EXCERPTED PASSAGE:
BEGIN

Most of our judges rated this toothbrush very highly, finding it to be solidly comfortable, with even our judges with sensitive gums giving it their stamp of approval.
However, there was a small minority of judges that weren't the biggest fans of this brush. They didn't think that it was overly abrasive, like some of the oscillation-rotation models from Oral-B, more than the frequency of the vibration to be high enough to be slightly off-putting.
This brush did earn some points by being one of the more silent models, lacking any overly irritating or annoying tones and being quieter on the whole than many other brushes.
It also has a pressure sensor that will slow the vibrations of the brush down if you are brushing with too much force — something that is surprisingly easy to do.
Moving on to the primary function of these products, our cleaning assessment accounts for 30% of the final score for each toothbrush. We had the same panel of judges skip brushing their teeth in the morning to let a substantial amount of plaque accumulate, then used a chewable plaque disclosing tablet to stain it bright pink. Each judge then used the ProtectiveClean 6100 with the standard brush for the recommended two minutes and compared the before and after results to see just how well the the ProtectiveClean 6100 did at pulverizing plaque. Overall, we thought it did quite well, earning a 7 out of 10.
This toothbrush did remove the majority of the plaque for every single one of our judges. However, there were a few judges that missed significant amounts of plaque in the harder to reach areas of their mouths, such as the inner surfaces of their teeth or back by their molars, precluding the 6100 from one of the top scores in this test.

END

LISTED RECORDS:
BEGIN

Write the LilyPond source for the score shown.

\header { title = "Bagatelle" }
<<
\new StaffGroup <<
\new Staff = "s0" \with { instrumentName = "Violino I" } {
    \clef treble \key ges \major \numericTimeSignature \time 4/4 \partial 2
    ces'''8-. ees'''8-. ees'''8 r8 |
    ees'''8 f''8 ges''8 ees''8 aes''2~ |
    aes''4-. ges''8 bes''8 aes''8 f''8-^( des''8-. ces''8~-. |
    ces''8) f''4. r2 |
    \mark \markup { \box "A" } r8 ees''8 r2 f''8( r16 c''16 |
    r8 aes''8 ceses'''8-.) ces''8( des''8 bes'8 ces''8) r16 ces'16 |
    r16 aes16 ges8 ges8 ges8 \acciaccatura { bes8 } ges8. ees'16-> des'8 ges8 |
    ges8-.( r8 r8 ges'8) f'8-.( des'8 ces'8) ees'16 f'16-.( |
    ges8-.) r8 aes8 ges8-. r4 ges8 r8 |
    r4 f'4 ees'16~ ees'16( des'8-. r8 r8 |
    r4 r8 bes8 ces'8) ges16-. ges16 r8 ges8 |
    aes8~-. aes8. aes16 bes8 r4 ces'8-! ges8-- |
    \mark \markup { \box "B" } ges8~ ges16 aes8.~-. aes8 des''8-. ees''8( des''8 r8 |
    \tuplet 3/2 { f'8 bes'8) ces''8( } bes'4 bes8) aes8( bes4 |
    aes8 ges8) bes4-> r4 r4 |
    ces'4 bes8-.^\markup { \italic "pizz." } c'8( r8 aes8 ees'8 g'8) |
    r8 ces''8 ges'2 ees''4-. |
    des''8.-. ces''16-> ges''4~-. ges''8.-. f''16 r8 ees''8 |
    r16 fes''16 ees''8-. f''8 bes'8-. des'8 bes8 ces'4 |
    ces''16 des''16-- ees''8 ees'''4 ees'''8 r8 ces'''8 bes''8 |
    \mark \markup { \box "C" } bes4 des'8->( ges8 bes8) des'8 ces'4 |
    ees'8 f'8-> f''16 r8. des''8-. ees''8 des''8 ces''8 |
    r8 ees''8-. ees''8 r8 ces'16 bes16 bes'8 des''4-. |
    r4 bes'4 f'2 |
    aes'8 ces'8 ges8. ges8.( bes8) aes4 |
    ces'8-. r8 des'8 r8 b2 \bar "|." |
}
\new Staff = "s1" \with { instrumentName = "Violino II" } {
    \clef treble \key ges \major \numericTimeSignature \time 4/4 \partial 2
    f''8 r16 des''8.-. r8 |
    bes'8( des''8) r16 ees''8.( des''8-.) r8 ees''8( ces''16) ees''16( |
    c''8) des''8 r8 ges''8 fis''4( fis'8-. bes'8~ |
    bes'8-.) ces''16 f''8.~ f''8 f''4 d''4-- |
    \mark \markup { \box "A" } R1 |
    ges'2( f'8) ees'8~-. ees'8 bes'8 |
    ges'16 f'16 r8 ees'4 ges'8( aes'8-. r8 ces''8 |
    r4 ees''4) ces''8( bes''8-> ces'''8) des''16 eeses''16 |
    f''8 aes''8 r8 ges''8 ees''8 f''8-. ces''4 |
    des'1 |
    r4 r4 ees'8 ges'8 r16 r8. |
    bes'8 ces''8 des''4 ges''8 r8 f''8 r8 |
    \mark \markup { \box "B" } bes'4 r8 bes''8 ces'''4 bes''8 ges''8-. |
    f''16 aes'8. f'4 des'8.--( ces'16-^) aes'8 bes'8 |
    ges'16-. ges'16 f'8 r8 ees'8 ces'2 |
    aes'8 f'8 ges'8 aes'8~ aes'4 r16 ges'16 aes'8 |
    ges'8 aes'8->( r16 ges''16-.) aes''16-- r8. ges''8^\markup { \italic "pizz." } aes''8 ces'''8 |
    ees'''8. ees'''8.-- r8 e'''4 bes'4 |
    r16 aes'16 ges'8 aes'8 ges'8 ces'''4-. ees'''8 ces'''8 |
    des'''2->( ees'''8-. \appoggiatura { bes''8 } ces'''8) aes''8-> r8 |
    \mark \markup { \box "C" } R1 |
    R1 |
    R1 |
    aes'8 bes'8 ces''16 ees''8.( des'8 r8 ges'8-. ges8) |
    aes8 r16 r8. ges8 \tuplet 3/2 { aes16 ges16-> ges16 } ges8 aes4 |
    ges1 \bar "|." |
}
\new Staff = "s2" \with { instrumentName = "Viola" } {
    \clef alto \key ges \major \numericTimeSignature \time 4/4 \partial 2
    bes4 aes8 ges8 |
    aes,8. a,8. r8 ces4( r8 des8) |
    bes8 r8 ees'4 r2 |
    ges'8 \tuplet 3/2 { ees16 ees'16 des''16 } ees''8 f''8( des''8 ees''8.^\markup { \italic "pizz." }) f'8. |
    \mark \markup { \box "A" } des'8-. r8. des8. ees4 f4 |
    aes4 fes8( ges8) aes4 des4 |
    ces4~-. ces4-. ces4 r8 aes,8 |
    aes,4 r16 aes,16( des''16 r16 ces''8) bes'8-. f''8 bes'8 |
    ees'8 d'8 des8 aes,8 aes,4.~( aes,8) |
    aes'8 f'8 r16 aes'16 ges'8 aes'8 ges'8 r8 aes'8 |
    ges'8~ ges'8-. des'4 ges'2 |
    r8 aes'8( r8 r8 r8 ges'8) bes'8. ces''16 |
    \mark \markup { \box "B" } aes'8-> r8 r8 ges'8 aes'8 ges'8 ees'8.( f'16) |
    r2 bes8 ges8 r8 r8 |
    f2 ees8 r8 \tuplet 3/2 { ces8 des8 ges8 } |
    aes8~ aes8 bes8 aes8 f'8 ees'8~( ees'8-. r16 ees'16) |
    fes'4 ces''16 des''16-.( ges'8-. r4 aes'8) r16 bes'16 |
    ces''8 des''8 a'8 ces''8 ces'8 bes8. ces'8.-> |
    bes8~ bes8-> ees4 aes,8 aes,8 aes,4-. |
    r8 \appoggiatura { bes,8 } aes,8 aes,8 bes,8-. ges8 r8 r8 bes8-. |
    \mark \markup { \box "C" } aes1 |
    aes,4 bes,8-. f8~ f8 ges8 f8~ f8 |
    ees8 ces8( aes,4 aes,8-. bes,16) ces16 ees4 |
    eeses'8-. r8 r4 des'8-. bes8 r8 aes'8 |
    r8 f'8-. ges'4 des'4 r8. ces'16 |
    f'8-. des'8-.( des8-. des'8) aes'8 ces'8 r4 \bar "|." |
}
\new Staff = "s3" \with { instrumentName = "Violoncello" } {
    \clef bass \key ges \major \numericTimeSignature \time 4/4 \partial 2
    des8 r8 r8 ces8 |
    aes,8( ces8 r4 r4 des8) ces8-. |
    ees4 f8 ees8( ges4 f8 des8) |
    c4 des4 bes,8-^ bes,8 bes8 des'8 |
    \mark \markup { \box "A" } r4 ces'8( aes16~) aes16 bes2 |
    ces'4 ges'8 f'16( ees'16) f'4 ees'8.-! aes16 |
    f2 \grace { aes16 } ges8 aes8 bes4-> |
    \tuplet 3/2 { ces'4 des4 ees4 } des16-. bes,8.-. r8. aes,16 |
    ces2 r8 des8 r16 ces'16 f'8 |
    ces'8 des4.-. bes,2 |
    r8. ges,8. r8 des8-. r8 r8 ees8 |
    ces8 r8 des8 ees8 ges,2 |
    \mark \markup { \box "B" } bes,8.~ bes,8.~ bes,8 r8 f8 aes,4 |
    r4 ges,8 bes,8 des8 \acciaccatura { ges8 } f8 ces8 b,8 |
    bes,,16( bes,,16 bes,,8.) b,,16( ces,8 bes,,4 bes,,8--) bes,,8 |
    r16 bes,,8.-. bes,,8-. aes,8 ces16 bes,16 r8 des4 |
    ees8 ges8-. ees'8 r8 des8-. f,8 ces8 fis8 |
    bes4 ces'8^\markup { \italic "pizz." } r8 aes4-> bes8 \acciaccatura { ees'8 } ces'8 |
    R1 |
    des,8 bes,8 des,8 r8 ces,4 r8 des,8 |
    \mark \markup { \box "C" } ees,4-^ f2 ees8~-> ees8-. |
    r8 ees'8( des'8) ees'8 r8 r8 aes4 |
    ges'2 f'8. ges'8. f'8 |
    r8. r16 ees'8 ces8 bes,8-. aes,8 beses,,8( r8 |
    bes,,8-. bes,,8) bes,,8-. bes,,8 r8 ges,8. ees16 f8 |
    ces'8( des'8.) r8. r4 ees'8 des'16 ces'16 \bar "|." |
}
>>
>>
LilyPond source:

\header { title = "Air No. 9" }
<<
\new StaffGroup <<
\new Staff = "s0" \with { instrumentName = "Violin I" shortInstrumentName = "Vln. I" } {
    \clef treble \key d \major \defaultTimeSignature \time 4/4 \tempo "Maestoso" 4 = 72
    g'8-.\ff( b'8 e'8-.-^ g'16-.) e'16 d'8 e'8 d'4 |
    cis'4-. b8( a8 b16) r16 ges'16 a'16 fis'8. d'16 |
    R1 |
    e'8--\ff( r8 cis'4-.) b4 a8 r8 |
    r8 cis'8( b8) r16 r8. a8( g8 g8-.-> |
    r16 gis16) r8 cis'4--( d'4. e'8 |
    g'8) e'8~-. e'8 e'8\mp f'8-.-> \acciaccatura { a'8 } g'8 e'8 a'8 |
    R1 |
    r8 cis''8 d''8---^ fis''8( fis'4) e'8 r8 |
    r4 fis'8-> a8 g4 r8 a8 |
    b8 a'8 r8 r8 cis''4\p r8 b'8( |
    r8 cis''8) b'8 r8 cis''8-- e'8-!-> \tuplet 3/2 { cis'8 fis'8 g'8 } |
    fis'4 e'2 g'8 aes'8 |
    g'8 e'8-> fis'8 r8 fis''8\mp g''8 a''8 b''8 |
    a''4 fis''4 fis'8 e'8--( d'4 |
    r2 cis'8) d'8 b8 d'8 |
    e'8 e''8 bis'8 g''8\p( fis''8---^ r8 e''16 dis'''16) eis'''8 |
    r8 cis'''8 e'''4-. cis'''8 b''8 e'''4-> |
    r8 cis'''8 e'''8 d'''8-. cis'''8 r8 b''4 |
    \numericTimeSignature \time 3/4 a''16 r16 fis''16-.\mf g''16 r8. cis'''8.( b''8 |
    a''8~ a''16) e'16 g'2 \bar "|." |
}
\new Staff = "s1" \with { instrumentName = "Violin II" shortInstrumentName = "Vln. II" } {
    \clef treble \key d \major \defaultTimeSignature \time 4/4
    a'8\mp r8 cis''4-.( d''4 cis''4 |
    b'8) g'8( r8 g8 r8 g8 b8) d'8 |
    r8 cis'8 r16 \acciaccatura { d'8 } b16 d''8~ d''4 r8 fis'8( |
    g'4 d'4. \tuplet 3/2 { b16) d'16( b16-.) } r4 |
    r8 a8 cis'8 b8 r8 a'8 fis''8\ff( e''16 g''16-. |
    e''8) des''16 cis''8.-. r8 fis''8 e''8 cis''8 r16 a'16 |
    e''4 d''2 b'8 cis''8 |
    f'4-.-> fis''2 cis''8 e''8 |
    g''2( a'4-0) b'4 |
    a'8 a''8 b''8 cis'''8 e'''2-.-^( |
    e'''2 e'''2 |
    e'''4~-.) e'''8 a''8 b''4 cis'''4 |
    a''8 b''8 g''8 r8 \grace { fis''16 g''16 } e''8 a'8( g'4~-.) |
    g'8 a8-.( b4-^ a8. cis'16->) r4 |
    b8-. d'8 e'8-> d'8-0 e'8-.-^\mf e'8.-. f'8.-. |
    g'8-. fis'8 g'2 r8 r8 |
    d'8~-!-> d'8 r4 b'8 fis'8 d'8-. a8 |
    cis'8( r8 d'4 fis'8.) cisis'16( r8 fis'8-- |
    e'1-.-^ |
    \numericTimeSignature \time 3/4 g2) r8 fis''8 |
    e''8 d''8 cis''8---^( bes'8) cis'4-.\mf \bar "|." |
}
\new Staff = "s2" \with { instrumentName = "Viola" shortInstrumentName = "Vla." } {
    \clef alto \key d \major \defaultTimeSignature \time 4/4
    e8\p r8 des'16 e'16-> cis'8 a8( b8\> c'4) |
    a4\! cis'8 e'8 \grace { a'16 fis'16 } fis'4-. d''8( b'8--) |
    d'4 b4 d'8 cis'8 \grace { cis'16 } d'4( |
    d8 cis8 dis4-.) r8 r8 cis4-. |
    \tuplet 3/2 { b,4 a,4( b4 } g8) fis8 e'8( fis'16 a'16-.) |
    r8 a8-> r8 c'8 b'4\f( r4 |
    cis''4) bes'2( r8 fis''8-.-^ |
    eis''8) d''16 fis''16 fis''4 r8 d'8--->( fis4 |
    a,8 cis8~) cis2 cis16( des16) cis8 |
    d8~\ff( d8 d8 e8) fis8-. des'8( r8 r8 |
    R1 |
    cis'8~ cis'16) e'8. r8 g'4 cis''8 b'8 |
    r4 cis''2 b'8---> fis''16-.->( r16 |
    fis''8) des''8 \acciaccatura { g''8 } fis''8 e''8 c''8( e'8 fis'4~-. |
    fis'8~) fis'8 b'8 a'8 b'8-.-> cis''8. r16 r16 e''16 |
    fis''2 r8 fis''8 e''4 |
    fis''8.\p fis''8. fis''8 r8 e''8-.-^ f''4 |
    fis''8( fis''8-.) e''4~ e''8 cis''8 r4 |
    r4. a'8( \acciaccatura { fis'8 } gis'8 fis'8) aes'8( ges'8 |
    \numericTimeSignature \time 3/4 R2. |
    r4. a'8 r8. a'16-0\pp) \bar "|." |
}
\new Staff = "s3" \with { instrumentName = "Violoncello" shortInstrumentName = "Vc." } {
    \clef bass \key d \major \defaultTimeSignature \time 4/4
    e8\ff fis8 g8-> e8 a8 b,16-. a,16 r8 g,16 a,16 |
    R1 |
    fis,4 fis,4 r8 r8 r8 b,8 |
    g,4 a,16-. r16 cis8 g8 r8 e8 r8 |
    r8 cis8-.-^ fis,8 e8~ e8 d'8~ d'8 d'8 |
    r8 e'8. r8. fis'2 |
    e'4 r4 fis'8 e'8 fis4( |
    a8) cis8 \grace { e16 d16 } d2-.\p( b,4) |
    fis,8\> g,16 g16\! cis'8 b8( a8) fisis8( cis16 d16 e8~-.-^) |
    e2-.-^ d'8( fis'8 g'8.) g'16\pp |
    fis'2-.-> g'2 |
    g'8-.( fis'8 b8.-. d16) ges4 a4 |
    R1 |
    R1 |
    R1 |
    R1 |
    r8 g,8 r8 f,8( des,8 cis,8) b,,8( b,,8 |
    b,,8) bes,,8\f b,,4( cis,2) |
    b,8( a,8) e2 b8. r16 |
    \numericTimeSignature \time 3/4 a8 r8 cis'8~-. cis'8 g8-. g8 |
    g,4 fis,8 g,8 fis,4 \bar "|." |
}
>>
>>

END

WHAT YOU NEED TO DO:
(a) Answer these questions from the toothbrush review, one line per answer, marked (i), (ii) and (iii):
(i) What does the pressure sensor do when someone brushes with too much force?
(ii) What share of each toothbrush's final score does the cleaning assessment account for?
(iii) What score did the ProtectiveClean 6100 earn in the cleaning assessment?
(b) Reproduce the part of the toothbrush review starting at "It also has" and ending at "easy to do.".
(c) Carry on the toothbrush review from its last sentence.

EXPECTED RESULTS:
(a)
(i) It slows the vibrations of the brush down.
(ii) 30%.
(iii) 7 out of 10.

(b)
It also has a pressure sensor that will slow the vibrations of the brush down if you are brushing with too much force — something that is surprisingly easy to do.

(c)
Ease of Use
Following cleaning, our next series of tests focused on how intuitive and easy to use the 6100 is. We looked at the ease of swapping cleaning modes and using the interface, as well as how much work it is to clean the toothbrush handle, if there is an integrated timer, and if there is an easy way to store extra toothbrush heads on the docking base. The ProtectiveClean 6100 delivered an overall lackluster set of results, earning it a 5 out of 10 in this series of evaluations, which account for 20% of its final point total.
This brush's interface can be slightly confusing, as it has three cleaning modes — Clean, Whiten, Gum Care — that can each be ran in three different intensities. You use the secondary mode select button to pick the cleaning mode before you hit the power button, then use the same button to adjust the intensity after the brush has started. Needless to say, it takes a little getting used to.
The brush is fairly easy to clean and water resistant enough to briefly rinse or use in the shower, but we did notice that toothpaste residue accumulates at the base of the handle and can take a little effort to clean.
The 6100 also has a built-in two-minute timer that is divided up into 30 second intervals and will automatically stop after a full brushing cycle has elapsed.
The charging base does lack any sort of storage options for other brush heads, but the included travel case can store two brush heads and the handle.
Lastly, we ranked and scored the battery life of each toothbrush by running them for a standard cleaning cycle twice a day until they died. The 6100 didn't do the best, earning a 5 out of 10 in this test, which is responsible for the leftover 10% of its final score.
The ProtectiveClean 6100 lasted for 23 days before quitting, with a low battery indicator triggering on the 19th day of our test, which put it roughly in the middle of the group.
This brush isn't a great value, as there are cheaper options that vastly outperformed it.
Overall, you could do much worse than the Sonicare ProtectiveClean 6100, but you also could do a lot better.